The microdescriptor consensus and microdescriptors are downloaded by most Tor clients (and, therefore, by most Tor instances). The microdescriptors are downloaded individually, so their ratios may be slightly lower. (The "full" consensus and descriptors aren't used by most clients, so they can be ignored for the purposes of this analysis.)
I suggest we go with the patch, and increase the expected ratio to 75%. We currently double the size of the buffer when we need to reallocate anyway, so we are already using that much RAM for every decompression, we're just allocating 50%, then reallocating 75%. (Except if the individual microdescriptor ratios fall under 50%, in those cases, we're only using 50%.)

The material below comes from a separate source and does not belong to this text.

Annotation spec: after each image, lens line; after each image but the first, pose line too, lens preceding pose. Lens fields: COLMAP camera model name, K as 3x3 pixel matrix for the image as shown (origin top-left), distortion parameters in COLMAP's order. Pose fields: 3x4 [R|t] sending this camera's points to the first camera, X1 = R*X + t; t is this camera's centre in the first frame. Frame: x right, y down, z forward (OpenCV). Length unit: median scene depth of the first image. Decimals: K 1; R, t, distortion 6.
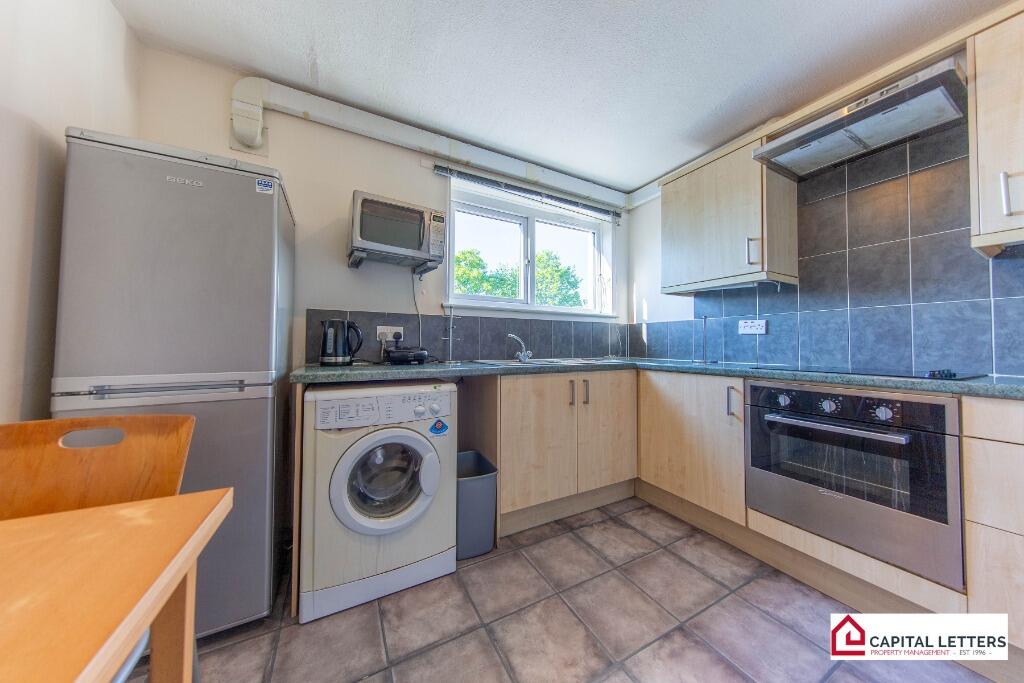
lens RADIAL K [[315.5, 0, 512.0], [0, 315.5, 341.5], [0, 0, 1]] dist [0.009048, -0.000130]
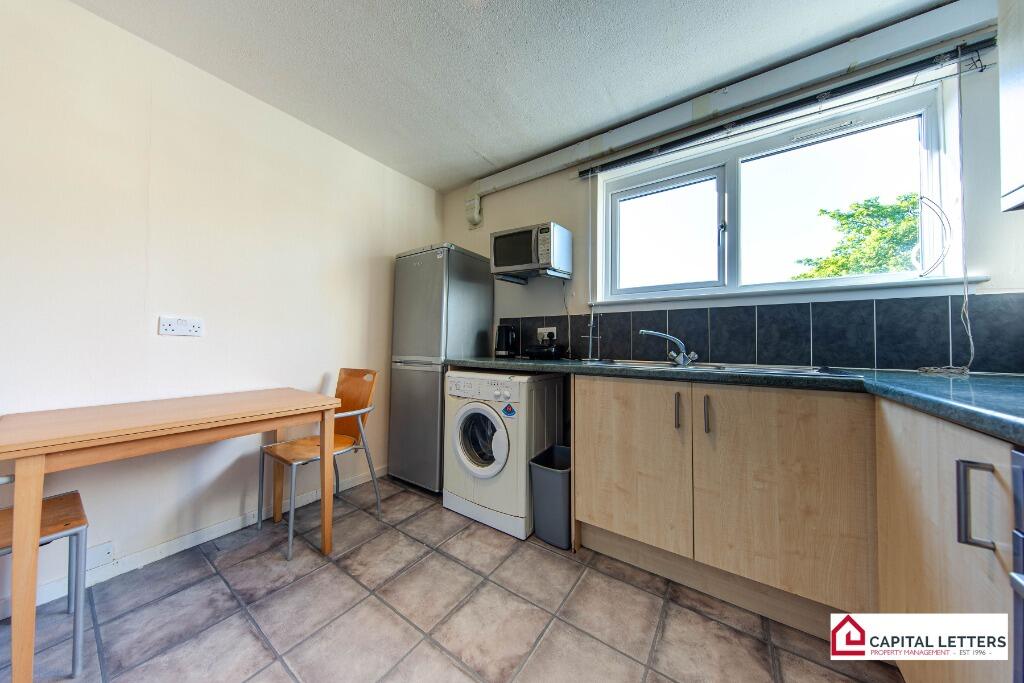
lens RADIAL K [[315.5, 0, 512.0], [0, 315.5, 341.5], [0, 0, 1]] dist [0.009048, -0.000130]
pose [[0.475255, -0.005347, -0.879832, 0.714442], [0.005384, 0.999980, -0.003169, 0.009873], [0.879831, -0.003231, 0.475275, 0.373302]]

Alternately, we could increase the expected ratio to 70%, saving 1 reallocation and 5% RAM in most cases. This would be a win for both performance and RAM usage. The 5% difference between 70% and 75% is 61 KByte for the 1.2 MByte micro descriptor consensus, which is the largest individual file. This optimisation costs us nothing, except that if we cut it too close, and the compression ratio improves, we get a memory doubling during decompression, which we’re trying to avoid. This would most likely happen in the full consensus decompression (currently 66% compression ratio on 1.4 MBytes).
To proceed with the patch, we need to know / decide:
What is the range of compression ratios on recent microdescriptors and microdescriptor consensuses? Do they vary much? (Does someone have an archive somewhere?)
Do we want to go with the 70% option to save both RAM and performance?